Repeat the records exactly. Every line must match.

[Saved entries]
^^^^^^^^^^^^^^^^
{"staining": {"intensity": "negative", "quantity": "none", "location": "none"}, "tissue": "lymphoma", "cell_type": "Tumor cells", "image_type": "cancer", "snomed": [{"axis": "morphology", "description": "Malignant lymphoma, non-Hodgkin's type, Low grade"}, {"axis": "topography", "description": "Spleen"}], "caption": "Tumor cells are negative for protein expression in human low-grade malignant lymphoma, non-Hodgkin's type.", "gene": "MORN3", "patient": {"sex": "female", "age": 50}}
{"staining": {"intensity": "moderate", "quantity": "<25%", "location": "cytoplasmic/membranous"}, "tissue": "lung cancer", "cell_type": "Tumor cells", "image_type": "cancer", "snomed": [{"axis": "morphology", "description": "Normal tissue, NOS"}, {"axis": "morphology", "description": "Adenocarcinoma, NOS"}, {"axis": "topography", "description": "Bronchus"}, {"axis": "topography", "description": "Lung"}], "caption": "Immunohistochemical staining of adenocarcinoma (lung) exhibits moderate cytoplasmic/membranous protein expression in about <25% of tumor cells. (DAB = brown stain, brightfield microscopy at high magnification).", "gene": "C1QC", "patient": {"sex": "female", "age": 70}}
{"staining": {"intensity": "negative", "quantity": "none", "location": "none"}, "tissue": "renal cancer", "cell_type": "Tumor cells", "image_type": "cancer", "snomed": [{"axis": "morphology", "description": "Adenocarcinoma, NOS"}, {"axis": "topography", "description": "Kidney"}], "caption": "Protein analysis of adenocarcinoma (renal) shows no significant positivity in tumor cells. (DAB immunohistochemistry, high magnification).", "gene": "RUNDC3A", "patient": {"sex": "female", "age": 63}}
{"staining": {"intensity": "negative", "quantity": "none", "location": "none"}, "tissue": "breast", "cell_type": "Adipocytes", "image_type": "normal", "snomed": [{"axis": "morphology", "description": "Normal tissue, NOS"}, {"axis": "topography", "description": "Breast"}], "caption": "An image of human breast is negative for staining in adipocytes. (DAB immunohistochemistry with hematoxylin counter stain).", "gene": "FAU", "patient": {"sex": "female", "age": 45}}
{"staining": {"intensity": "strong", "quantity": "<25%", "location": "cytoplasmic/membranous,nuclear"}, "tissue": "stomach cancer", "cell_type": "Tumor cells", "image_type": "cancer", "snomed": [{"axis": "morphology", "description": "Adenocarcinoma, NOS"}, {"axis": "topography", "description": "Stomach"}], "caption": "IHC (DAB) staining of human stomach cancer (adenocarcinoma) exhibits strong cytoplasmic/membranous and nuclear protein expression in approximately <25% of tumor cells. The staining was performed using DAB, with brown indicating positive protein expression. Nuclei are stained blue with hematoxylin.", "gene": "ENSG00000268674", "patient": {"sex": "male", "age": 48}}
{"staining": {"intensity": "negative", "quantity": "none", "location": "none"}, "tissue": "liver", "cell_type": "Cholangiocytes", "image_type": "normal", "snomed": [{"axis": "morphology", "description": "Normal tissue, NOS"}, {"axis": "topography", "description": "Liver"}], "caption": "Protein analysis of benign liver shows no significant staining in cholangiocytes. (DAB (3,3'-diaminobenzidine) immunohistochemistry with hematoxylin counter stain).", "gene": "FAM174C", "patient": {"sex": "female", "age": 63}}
^^^^^^^^^^^^^^^^
Task output:
{"staining": {"intensity": "negative", "quantity": "none", "location": "none"}, "tissue": "lymphoma", "cell_type": "Tumor cells", "image_type": "cancer", "snomed": [{"axis": "morphology", "description": "Malignant lymphoma, non-Hodgkin's type, Low grade"}, {"axis": "topography", "description": "Spleen"}], "caption": "Tumor cells are negative for protein expression in human low-grade malignant lymphoma, non-Hodgkin's type.", "gene": "MORN3", "patient": {"sex": "female", "age": 50}}
{"staining": {"intensity": "moderate", "quantity": "<25%", "location": "cytoplasmic/membranous"}, "tissue": "lung cancer", "cell_type": "Tumor cells", "image_type": "cancer", "snomed": [{"axis": "morphology", "description": "Normal tissue, NOS"}, {"axis": "morphology", "description": "Adenocarcinoma, NOS"}, {"axis": "topography", "description": "Bronchus"}, {"axis": "topography", "description": "Lung"}], "caption": "Immunohistochemical staining of adenocarcinoma (lung) exhibits moderate cytoplasmic/membranous protein expression in about <25% of tumor cells. (DAB = brown stain, brightfield microscopy at high magnification).", "gene": "C1QC", "patient": {"sex": "female", "age": 70}}
{"staining": {"intensity": "negative", "quantity": "none", "location": "none"}, "tissue": "renal cancer", "cell_type": "Tumor cells", "image_type": "cancer", "snomed": [{"axis": "morphology", "description": "Adenocarcinoma, NOS"}, {"axis": "topography", "description": "Kidney"}], "caption": "Protein analysis of adenocarcinoma (renal) shows no significant positivity in tumor cells. (DAB immunohistochemistry, high magnification).", "gene": "RUNDC3A", "patient": {"sex": "female", "age": 63}}
{"staining": {"intensity": "negative", "quantity": "none", "location": "none"}, "tissue": "breast", "cell_type": "Adipocytes", "image_type": "normal", "snomed": [{"axis": "morphology", "description": "Normal tissue, NOS"}, {"axis": "topography", "description": "Breast"}], "caption": "An image of human breast is negative for staining in adipocytes. (DAB immunohistochemistry with hematoxylin counter stain).", "gene": "FAU", "patient": {"sex": "female", "age": 45}}
{"staining": {"intensity": "strong", "quantity": "<25%", "location": "cytoplasmic/membranous,nuclear"}, "tissue": "stomach cancer", "cell_type": "Tumor cells", "image_type": "cancer", "snomed": [{"axis": "morphology", "description": "Adenocarcinoma, NOS"}, {"axis": "topography", "description": "Stomach"}], "caption": "IHC (DAB) staining of human stomach cancer (adenocarcinoma) exhibits strong cytoplasmic/membranous and nuclear protein expression in approximately <25% of tumor cells. The staining was performed using DAB, with brown indicating positive protein expression. Nuclei are stained blue with hematoxylin.", "gene": "ENSG00000268674", "patient": {"sex": "male", "age": 48}}
{"staining": {"intensity": "negative", "quantity": "none", "location": "none"}, "tissue": "liver", "cell_type": "Cholangiocytes", "image_type": "normal", "snomed": [{"axis": "morphology", "description": "Normal tissue, NOS"}, {"axis": "topography", "description": "Liver"}], "caption": "Protein analysis of benign liver shows no significant staining in cholangiocytes. (DAB (3,3'-diaminobenzidine) immunohistochemistry with hematoxylin counter stain).", "gene": "FAM174C", "patient": {"sex": "female", "age": 63}}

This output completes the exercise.